┌──

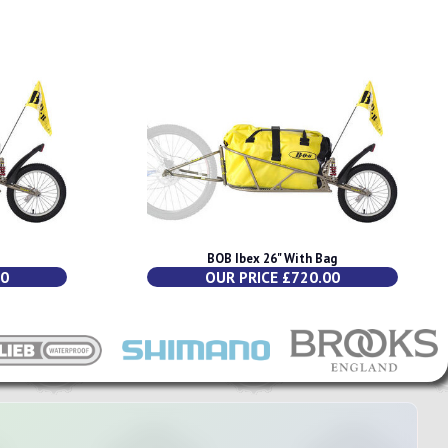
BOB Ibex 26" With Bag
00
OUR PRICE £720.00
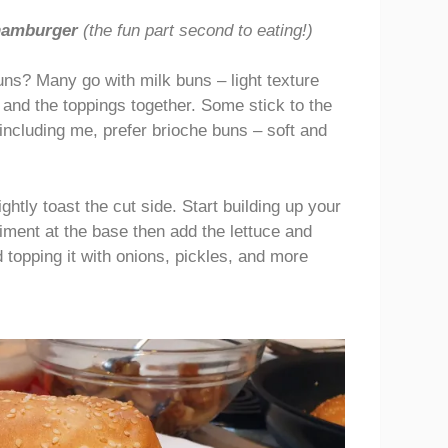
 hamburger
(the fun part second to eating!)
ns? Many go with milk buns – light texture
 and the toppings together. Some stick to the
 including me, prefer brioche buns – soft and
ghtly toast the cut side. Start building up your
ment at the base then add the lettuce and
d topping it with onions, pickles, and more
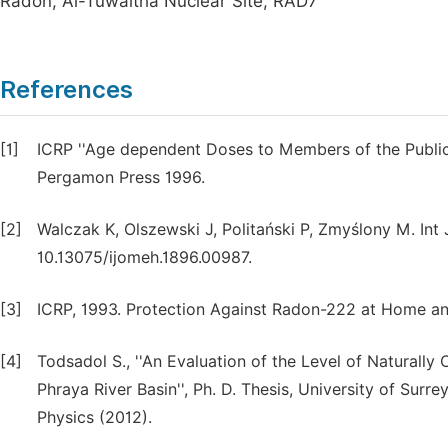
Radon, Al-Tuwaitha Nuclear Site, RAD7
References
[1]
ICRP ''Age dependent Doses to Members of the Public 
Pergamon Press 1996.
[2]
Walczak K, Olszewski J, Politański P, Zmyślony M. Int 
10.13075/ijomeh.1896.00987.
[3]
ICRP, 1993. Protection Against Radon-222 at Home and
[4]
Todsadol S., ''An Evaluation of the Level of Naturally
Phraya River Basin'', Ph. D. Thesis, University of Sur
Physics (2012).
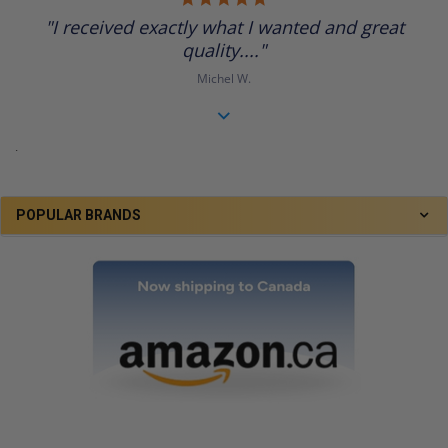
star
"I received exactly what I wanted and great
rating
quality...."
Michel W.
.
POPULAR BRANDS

└──
┌──

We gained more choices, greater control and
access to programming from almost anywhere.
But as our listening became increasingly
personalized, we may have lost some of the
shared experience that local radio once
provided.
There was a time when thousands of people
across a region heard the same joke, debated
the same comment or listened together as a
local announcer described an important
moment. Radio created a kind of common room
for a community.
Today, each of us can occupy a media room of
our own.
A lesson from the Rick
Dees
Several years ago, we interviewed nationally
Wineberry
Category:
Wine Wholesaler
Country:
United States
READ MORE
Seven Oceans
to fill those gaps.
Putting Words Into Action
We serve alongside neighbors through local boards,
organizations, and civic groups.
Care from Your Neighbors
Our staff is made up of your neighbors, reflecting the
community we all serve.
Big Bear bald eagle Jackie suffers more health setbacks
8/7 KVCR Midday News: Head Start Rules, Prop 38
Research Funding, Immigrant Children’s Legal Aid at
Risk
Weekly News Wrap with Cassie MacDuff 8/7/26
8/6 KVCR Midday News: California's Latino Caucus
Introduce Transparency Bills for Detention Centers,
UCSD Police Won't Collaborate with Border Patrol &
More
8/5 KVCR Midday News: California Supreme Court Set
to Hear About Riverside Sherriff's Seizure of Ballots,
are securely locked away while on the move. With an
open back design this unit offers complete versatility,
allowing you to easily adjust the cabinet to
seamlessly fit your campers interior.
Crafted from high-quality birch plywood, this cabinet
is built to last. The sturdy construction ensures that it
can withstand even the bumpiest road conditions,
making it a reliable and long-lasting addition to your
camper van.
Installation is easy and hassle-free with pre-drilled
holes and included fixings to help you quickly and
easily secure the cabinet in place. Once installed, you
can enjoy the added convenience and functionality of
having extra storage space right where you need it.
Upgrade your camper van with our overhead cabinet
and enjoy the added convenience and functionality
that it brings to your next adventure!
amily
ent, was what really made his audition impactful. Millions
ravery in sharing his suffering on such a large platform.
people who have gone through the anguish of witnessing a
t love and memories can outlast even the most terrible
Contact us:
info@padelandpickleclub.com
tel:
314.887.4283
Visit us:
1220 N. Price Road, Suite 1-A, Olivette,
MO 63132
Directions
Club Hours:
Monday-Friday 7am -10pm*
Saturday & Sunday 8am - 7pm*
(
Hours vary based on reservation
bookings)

└──

→ ACTION ITEM
Transcribe the lines starting with the one that contains "Radon, Al-Tuwaitha Nuclear Site, RAD7" and going on through the one that contains "POPULAR BRANDS". Leave the pictures out of your answer.

→ TASK ANSWER
Radon, Al-Tuwaitha Nuclear Site, RAD7
References
[1]
ICRP ''Age dependent Doses to Members of the Public 
Pergamon Press 1996.
[2]
Walczak K, Olszewski J, Politański P, Zmyślony M. Int 
10.13075/ijomeh.1896.00987.
[3]
ICRP, 1993. Protection Against Radon-222 at Home and
[4]
Todsadol S., ''An Evaluation of the Level of Naturally
Phraya River Basin'', Ph. D. Thesis, University of Sur
Physics (2012).
star
"I received exactly what I wanted and great
rating
quality...."
Michel W.
.
POPULAR BRANDS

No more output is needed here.